● **SUPPLIED DATA**:
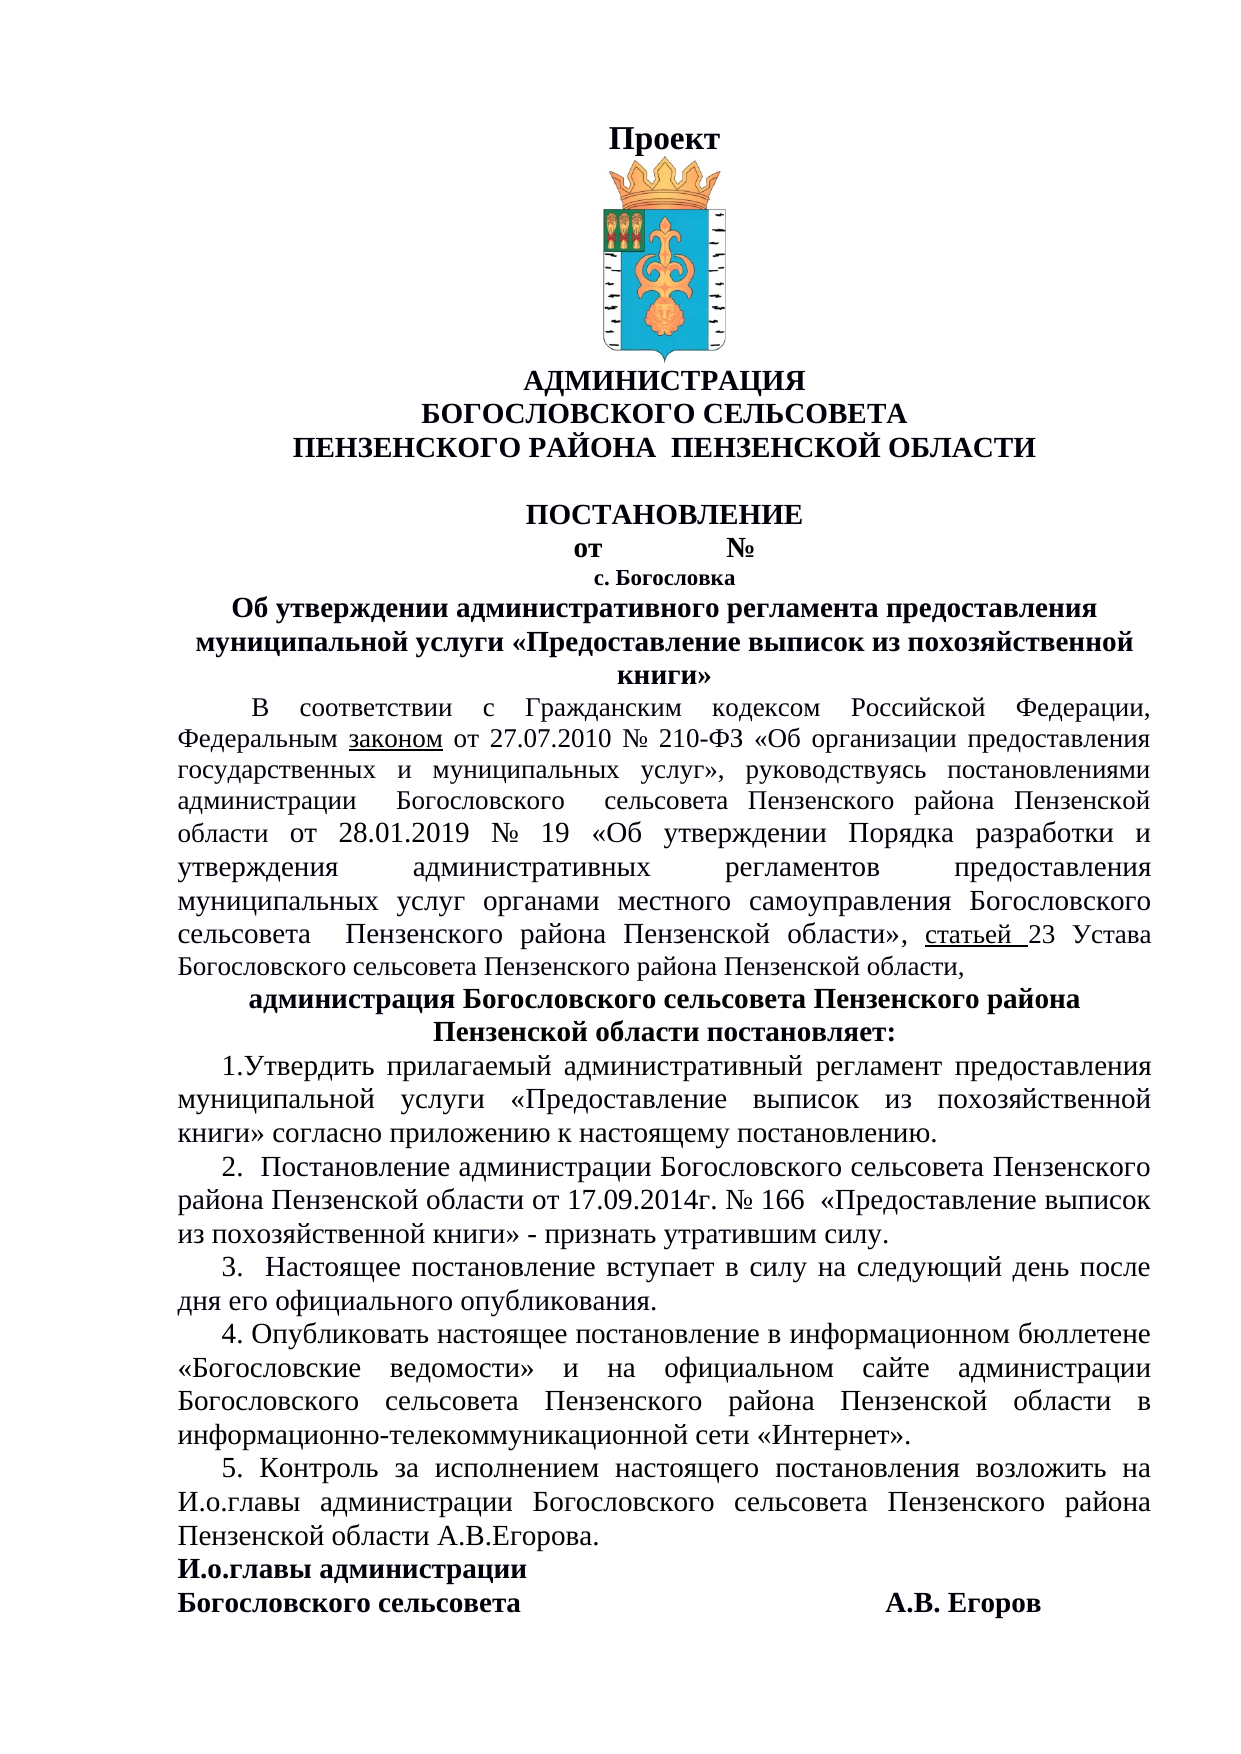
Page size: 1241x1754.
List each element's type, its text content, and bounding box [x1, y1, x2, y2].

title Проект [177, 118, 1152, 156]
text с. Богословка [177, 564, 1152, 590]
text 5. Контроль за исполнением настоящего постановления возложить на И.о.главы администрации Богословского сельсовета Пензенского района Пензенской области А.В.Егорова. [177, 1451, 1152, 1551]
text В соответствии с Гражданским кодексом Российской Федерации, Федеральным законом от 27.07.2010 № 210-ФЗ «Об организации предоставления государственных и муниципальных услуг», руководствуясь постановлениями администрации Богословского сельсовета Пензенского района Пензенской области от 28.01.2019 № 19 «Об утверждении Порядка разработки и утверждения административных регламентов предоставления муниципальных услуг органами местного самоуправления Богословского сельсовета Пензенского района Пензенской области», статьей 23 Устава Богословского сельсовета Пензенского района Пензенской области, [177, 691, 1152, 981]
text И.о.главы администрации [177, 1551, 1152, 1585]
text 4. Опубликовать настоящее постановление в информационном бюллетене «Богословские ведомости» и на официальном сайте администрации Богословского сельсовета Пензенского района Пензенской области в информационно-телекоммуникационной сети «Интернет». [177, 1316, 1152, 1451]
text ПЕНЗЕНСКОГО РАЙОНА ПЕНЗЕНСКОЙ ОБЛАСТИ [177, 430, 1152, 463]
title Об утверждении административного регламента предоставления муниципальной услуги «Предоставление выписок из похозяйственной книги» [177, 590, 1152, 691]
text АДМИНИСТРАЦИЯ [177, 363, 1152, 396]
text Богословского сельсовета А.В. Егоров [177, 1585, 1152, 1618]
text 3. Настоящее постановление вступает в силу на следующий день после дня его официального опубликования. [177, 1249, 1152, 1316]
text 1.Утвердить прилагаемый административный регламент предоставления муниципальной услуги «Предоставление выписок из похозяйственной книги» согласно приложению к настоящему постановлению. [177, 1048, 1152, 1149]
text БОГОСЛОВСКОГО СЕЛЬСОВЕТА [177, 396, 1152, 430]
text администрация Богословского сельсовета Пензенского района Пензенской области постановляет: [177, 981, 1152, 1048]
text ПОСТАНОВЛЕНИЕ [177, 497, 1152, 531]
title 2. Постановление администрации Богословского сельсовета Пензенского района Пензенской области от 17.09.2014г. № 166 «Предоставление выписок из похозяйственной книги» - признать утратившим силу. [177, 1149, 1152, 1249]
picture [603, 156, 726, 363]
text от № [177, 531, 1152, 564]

● **WORK ORDER**:
A word-for-word copy of the listing is needed, with no pictures in it.

● **ANSWER BOX**:
Page size: 1241x1754.
List each element's type, its text content, and bounding box [x1, y1, x2, y2].

title Проект [177, 118, 1152, 156]
text с. Богословка [177, 564, 1152, 590]
text 5. Контроль за исполнением настоящего постановления возложить на И.о.главы администрации Богословского сельсовета Пензенского района Пензенской области А.В.Егорова. [177, 1451, 1152, 1551]
text В соответствии с Гражданским кодексом Российской Федерации, Федеральным законом от 27.07.2010 № 210-ФЗ «Об организации предоставления государственных и муниципальных услуг», руководствуясь постановлениями администрации Богословского сельсовета Пензенского района Пензенской области от 28.01.2019 № 19 «Об утверждении Порядка разработки и утверждения административных регламентов предоставления муниципальных услуг органами местного самоуправления Богословского сельсовета Пензенского района Пензенской области», статьей 23 Устава Богословского сельсовета Пензенского района Пензенской области, [177, 691, 1152, 981]
text И.о.главы администрации [177, 1551, 1152, 1585]
text 4. Опубликовать настоящее постановление в информационном бюллетене «Богословские ведомости» и на официальном сайте администрации Богословского сельсовета Пензенского района Пензенской области в информационно-телекоммуникационной сети «Интернет». [177, 1316, 1152, 1451]
text ПЕНЗЕНСКОГО РАЙОНА ПЕНЗЕНСКОЙ ОБЛАСТИ [177, 430, 1152, 463]
title Об утверждении административного регламента предоставления муниципальной услуги «Предоставление выписок из похозяйственной книги» [177, 590, 1152, 691]
text АДМИНИСТРАЦИЯ [177, 363, 1152, 396]
text Богословского сельсовета А.В. Егоров [177, 1585, 1152, 1618]
text 3. Настоящее постановление вступает в силу на следующий день после дня его официального опубликования. [177, 1249, 1152, 1316]
text 1.Утвердить прилагаемый административный регламент предоставления муниципальной услуги «Предоставление выписок из похозяйственной книги» согласно приложению к настоящему постановлению. [177, 1048, 1152, 1149]
text БОГОСЛОВСКОГО СЕЛЬСОВЕТА [177, 396, 1152, 430]
text администрация Богословского сельсовета Пензенского района Пензенской области постановляет: [177, 981, 1152, 1048]
text ПОСТАНОВЛЕНИЕ [177, 497, 1152, 531]
title 2. Постановление администрации Богословского сельсовета Пензенского района Пензенской области от 17.09.2014г. № 166 «Предоставление выписок из похозяйственной книги» - признать утратившим силу. [177, 1149, 1152, 1249]
picture [603, 156, 726, 363]
text от № [177, 531, 1152, 564]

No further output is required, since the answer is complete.